Count the lines in the following data that include "предлагаемого". Please write only the number.

------ Data ------

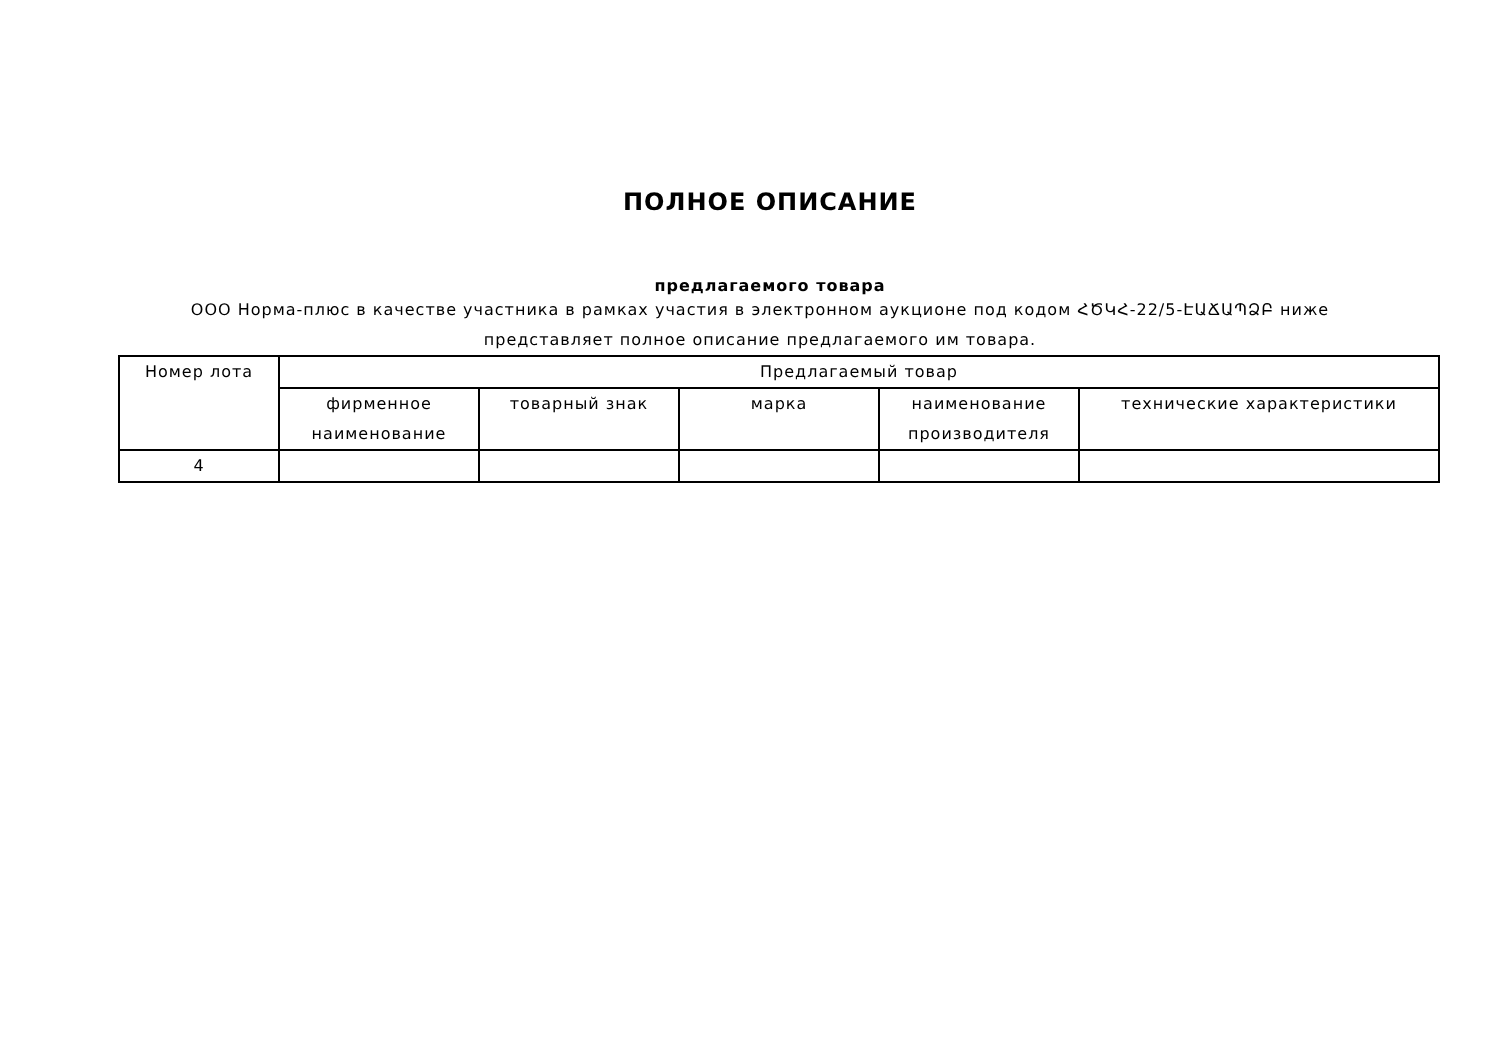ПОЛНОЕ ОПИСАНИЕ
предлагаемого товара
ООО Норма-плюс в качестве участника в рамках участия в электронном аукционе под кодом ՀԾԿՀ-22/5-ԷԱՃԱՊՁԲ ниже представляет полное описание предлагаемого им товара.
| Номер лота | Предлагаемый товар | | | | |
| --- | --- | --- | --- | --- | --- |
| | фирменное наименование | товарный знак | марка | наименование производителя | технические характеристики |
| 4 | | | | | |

------

Completed task
2